Start Document text
A whistleblowing system (also known as a whistleblowing platform) gives employees and outsiders in a company the opportunity to (anonymously) report violations committed by colleagues, superiors, suppliers, etc. The whistleblowing system can also be used to report violations of human rights (e.g. child labor, conflict materials). Specifically, this involves criminal offences in connection with the organization in question (e.g. corruption, export control, insider trading, fraud), human rights violations (e.g. child labor, conflict materials) and other violations that are incompatible with the culture or philosophy of the organization (e.g. ESG and CSR criteria, environmental protection, equal treatment). The purpose of such a platform is to provide a gateway for reports, to conscientiously investigate reported violations and to subsequently end them. Whistleblowing platforms have proven to be an effective means of preventing discrimination, bribery, nepotism, etc. in numerous companies.
End Document text
Start Data shown
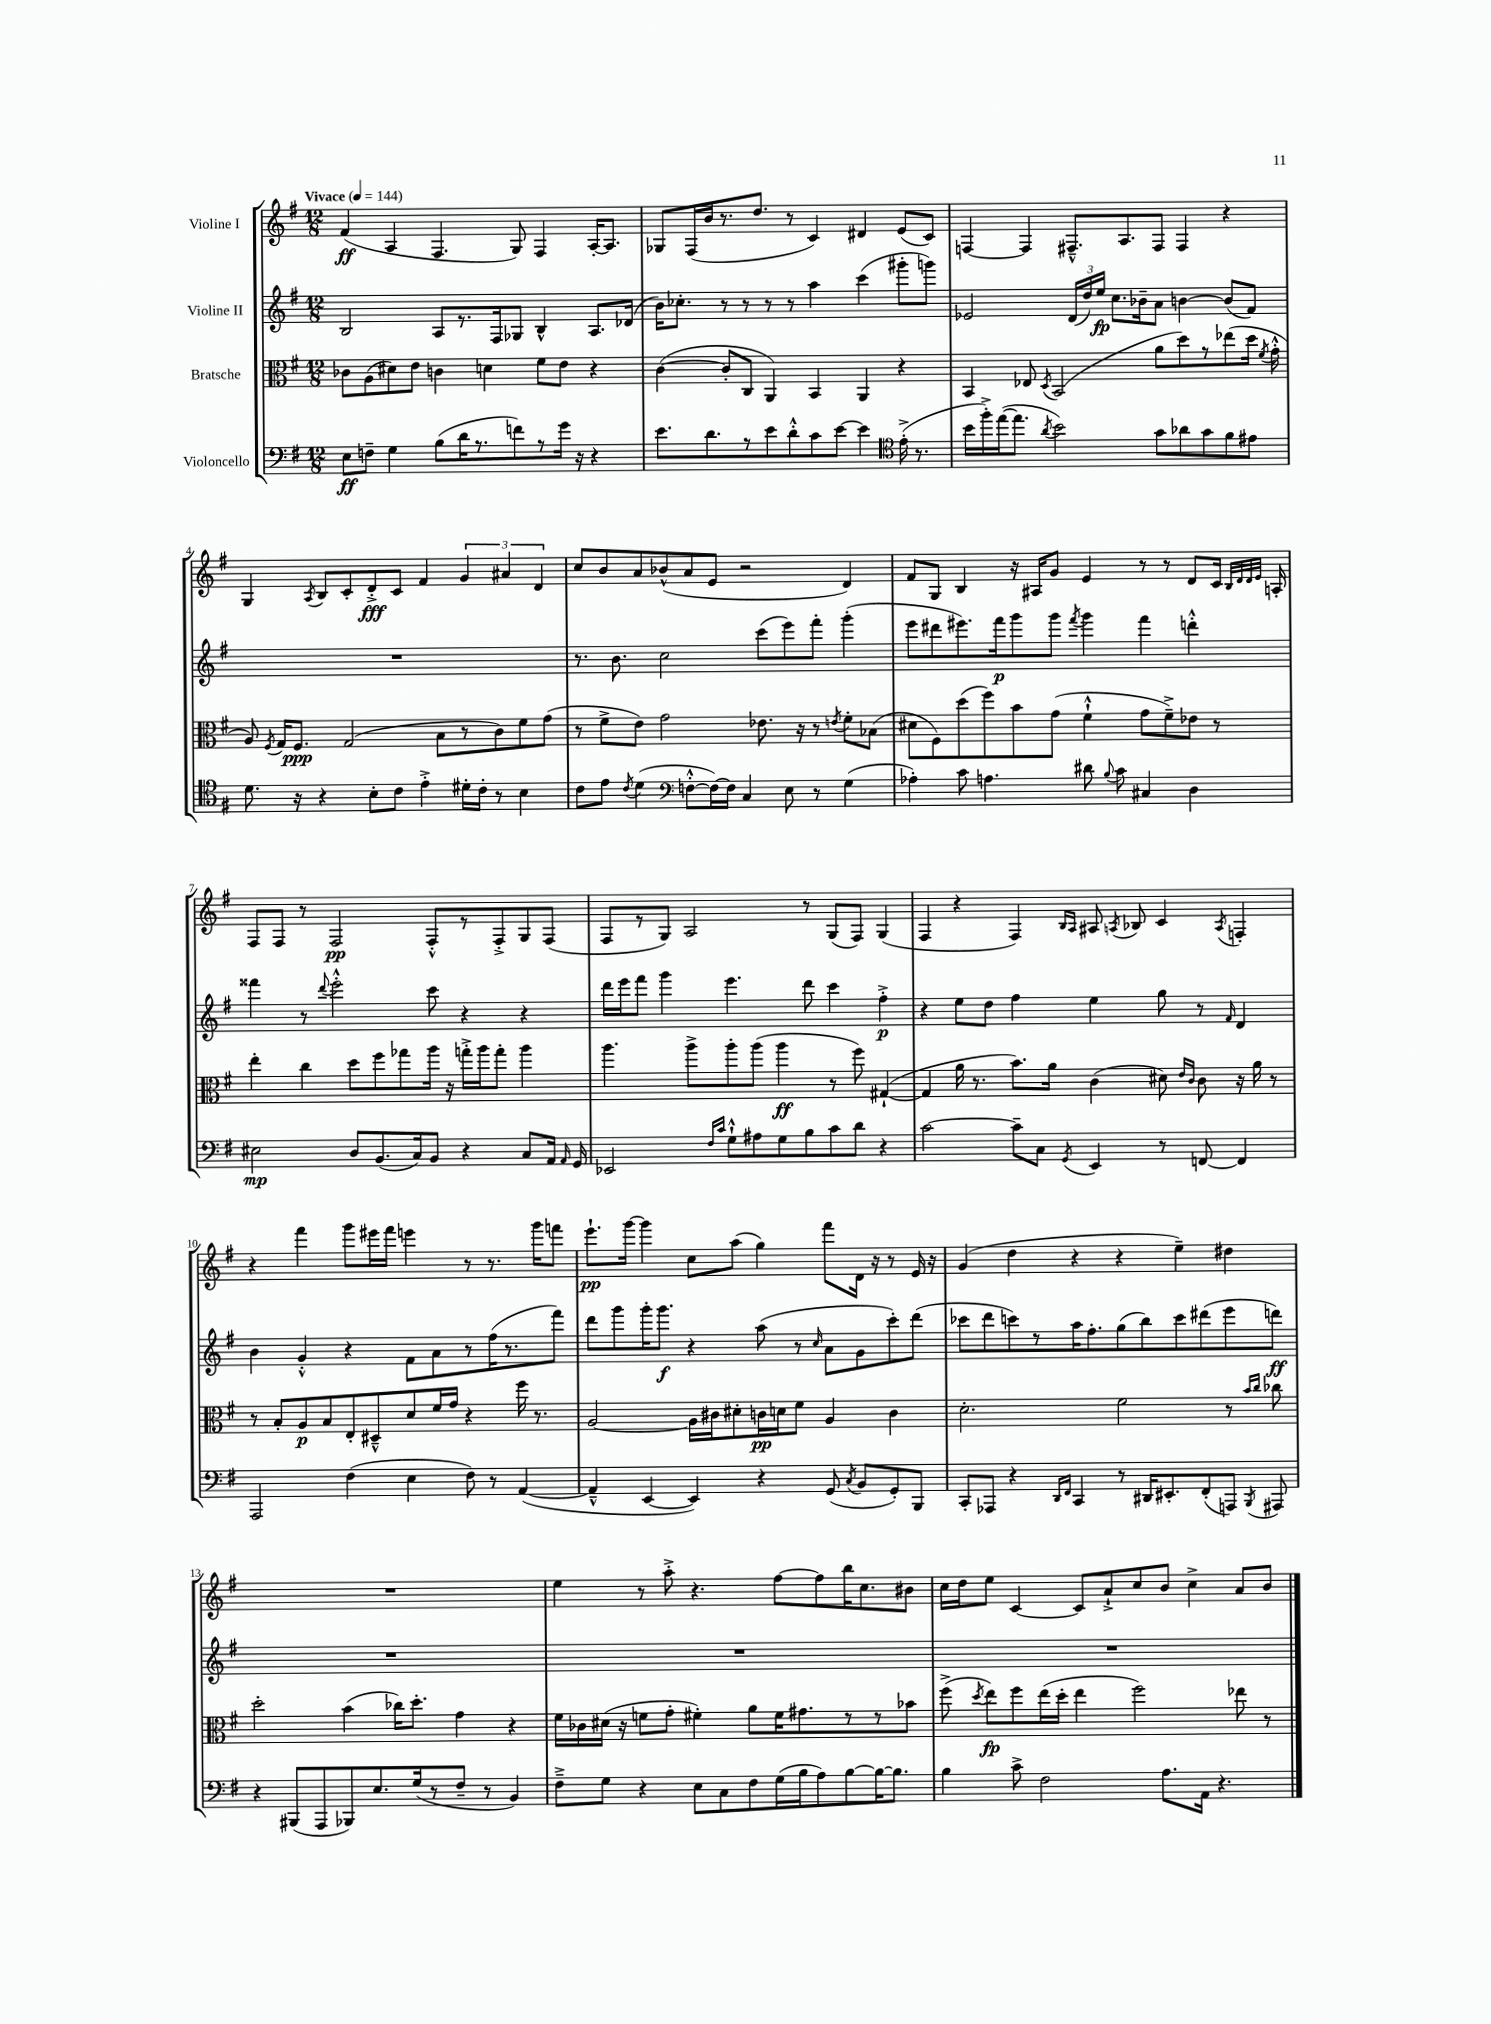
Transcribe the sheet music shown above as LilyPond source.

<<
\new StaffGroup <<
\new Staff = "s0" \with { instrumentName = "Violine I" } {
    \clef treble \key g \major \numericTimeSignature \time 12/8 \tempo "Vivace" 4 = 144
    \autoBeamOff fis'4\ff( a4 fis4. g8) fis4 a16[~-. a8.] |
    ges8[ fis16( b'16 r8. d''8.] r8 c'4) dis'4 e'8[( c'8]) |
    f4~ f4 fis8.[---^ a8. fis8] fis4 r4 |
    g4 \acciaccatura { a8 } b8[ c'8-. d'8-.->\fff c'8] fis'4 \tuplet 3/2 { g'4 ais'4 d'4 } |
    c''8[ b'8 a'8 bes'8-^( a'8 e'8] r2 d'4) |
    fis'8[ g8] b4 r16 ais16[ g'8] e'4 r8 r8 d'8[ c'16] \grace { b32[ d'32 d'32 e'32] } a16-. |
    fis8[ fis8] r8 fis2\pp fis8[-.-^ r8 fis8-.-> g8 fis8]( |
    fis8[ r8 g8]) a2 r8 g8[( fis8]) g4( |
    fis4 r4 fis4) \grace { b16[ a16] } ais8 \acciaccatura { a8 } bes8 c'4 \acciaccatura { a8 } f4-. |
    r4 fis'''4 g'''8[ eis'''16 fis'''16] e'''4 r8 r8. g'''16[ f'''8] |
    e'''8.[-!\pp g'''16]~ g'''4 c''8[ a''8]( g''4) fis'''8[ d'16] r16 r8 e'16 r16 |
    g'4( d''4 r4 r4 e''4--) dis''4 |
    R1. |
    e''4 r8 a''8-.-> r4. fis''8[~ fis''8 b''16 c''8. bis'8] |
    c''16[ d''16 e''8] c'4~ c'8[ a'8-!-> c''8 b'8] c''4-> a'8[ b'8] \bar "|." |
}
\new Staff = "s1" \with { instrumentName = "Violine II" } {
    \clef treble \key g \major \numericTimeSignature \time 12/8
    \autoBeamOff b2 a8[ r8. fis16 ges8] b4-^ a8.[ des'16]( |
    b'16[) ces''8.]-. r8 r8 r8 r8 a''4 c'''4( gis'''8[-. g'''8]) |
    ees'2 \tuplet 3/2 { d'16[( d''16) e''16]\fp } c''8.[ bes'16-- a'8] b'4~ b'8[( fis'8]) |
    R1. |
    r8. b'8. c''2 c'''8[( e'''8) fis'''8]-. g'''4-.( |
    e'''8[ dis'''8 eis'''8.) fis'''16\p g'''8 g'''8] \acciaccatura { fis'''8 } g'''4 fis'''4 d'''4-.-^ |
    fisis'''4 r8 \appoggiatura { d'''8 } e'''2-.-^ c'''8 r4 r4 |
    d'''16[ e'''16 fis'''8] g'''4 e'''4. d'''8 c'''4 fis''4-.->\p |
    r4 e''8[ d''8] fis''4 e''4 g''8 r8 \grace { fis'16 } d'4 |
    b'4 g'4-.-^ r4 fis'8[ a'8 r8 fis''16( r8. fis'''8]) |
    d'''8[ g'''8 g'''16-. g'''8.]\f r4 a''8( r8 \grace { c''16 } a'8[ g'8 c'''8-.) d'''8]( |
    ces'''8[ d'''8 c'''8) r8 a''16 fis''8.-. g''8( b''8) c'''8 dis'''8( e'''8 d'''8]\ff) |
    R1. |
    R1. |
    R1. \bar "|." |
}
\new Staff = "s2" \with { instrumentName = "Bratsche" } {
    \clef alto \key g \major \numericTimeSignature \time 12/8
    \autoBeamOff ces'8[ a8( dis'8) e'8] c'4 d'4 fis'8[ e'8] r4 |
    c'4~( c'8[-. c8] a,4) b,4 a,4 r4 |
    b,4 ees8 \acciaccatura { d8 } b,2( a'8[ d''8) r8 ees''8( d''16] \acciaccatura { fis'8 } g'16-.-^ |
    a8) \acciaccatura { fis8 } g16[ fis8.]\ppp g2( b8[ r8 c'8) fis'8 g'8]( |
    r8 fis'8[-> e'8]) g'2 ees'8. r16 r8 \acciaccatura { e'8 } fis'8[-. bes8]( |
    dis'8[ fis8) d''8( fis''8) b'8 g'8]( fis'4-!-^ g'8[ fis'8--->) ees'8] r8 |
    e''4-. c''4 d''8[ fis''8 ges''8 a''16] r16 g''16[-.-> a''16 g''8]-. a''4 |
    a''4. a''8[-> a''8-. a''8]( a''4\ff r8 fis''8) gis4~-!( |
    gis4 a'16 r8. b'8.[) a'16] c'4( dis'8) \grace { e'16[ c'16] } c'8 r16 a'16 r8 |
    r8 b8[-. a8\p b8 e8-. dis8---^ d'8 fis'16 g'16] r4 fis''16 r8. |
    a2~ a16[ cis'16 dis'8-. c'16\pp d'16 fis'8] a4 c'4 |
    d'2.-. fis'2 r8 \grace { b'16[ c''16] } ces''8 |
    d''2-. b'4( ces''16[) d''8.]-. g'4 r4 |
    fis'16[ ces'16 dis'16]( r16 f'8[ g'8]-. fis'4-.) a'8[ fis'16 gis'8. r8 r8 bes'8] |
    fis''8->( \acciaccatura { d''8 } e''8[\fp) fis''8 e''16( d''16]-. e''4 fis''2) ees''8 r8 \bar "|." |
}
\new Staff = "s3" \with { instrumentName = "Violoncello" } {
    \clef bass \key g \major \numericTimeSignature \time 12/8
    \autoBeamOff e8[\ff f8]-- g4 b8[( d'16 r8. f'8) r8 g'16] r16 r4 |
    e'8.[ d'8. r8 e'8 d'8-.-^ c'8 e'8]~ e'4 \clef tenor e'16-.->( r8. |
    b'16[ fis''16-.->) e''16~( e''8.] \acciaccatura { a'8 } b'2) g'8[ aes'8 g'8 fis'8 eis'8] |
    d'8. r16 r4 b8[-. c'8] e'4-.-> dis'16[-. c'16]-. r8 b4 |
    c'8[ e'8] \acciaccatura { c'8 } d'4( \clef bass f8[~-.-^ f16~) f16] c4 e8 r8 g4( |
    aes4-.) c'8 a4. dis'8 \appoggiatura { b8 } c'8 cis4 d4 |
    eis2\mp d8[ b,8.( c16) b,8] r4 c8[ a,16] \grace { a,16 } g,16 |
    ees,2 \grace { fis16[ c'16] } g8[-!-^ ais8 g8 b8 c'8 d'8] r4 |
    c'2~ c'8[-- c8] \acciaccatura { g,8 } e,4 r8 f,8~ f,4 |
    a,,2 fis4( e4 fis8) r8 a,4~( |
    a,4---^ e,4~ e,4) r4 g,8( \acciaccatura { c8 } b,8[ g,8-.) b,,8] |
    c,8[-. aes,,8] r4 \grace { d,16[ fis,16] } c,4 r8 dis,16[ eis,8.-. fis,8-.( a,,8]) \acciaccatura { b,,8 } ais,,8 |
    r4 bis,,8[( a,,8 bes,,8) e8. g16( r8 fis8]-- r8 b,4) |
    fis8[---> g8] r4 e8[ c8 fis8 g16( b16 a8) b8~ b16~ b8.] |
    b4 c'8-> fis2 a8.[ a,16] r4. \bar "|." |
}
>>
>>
End Data shown
Start Data shown
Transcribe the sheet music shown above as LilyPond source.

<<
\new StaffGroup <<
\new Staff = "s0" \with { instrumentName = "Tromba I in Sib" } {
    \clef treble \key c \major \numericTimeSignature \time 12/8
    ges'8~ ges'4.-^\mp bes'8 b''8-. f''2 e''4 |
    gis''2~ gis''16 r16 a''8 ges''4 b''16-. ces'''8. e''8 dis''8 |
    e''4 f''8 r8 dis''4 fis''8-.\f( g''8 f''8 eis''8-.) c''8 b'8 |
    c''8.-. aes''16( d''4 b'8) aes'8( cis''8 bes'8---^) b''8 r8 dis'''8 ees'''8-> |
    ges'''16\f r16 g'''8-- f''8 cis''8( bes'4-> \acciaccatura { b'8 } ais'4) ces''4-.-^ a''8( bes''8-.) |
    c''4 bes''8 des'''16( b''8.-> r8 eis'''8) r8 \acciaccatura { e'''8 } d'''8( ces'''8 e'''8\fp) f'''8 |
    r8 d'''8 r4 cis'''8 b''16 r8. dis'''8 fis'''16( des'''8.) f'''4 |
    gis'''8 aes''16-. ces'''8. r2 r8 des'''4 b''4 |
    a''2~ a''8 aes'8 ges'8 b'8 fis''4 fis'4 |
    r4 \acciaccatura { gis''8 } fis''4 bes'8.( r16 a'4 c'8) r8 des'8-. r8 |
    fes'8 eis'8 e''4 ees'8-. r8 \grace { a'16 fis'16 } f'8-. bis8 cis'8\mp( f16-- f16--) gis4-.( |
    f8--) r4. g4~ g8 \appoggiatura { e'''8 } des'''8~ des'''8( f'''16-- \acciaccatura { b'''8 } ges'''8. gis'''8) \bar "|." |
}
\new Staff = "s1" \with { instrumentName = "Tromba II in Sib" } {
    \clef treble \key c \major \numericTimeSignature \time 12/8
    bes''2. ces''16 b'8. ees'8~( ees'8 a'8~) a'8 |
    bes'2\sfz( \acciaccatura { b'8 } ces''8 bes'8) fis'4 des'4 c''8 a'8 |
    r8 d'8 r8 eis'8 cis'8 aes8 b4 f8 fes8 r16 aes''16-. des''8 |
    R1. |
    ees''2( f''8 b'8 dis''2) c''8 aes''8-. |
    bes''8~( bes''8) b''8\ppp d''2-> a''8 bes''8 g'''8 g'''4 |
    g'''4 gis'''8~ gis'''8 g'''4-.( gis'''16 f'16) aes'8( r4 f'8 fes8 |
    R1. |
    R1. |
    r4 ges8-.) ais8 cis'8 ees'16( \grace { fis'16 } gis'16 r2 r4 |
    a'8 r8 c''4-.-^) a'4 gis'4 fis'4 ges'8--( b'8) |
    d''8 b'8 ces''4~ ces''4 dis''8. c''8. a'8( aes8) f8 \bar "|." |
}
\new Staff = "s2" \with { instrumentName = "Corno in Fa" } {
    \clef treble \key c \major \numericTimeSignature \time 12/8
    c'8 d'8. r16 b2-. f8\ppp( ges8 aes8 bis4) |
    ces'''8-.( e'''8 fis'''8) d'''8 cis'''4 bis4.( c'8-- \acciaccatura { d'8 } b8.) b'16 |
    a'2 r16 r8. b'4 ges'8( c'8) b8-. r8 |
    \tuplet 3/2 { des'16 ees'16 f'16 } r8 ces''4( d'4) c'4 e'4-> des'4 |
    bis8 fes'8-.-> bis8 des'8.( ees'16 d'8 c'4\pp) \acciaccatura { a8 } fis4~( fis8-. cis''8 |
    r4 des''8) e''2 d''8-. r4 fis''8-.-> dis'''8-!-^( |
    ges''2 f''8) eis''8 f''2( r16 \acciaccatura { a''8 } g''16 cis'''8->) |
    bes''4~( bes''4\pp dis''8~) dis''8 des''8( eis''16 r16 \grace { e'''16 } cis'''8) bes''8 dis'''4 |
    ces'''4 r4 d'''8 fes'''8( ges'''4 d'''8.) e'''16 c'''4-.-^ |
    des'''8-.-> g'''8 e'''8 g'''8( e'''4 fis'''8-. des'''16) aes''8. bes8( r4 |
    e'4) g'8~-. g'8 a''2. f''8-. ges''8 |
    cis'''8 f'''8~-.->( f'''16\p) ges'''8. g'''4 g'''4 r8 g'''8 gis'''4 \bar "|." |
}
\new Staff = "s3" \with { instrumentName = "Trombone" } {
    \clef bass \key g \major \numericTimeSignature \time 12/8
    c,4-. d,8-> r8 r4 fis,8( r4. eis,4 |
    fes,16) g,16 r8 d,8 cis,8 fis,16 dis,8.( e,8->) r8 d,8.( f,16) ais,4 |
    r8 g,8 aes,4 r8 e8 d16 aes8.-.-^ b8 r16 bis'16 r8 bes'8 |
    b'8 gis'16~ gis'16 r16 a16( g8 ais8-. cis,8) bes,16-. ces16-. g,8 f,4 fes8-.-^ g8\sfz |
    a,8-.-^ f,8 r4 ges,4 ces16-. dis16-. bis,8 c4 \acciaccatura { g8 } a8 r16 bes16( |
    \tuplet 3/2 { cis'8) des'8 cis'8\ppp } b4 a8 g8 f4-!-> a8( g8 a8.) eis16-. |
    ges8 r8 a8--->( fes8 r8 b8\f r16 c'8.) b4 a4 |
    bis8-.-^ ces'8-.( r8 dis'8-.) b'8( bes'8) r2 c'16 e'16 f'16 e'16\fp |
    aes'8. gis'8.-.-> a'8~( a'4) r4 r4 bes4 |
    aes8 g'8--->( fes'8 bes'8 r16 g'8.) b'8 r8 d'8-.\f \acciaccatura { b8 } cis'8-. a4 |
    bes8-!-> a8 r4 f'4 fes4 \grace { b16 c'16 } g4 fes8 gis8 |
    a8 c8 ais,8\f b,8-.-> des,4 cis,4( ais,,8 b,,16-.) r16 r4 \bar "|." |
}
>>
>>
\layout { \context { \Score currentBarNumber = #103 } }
End Data shown
_Short problem 1:_ Using the whistleblowing text, explain in one to three sentences why an organization would operate such a platform.
_Short problem 2:_ Summarize the whistleblowing text in two sentences.
_Short problem 3:_ Write the next part of the whistleblowing text, picking up after its final sentence.
The records play no part in what follows.

_Final answer 1:_ Such a platform provides a gateway for reports so that reported violations can be conscientiously investigated and then ended. Whistleblowing platforms have also proven to be an effective means of preventing discrimination, bribery, nepotism and similar misconduct in numerous companies.

_Final answer 2:_ A whistleblowing system lets employees and outsiders report violations by colleagues, superiors, suppliers and others, anonymously if they choose. These reports can cover criminal offences, human rights violations and conduct incompatible with the organization's culture or philosophy, and the platform's purpose is to receive such reports, investigate them and end the violations.

_Final answer 3:_
In Switzerland, there is no obligation to introduce a whistleblowing platform. However, in the context of internal corporate compliance efforts, the practical importance has increased significantly, especially in connection with the Anti-Money Laundering Act, the fight against corruption, export control regulations and the control of supply chains and ESG criteria. Whistleblowing platforms are now considered best practice in big companies.

For EU subsidiaries it is necessary to consider whether the EU Whistleblowing Directive (EU Directive 2019/1937; to be implemented by December 17, 2021) applies to them. Companies are required to establish reporting channels for systematic and anonymous compliance reporting. This applies to companies with more than 250 employees, or €10 million in annual turnover. From 2023, the limit is to be lowered to 50 employees.

Companies listed on US stock exchanges have similar obligations under the Sarbanes-Oxley Act.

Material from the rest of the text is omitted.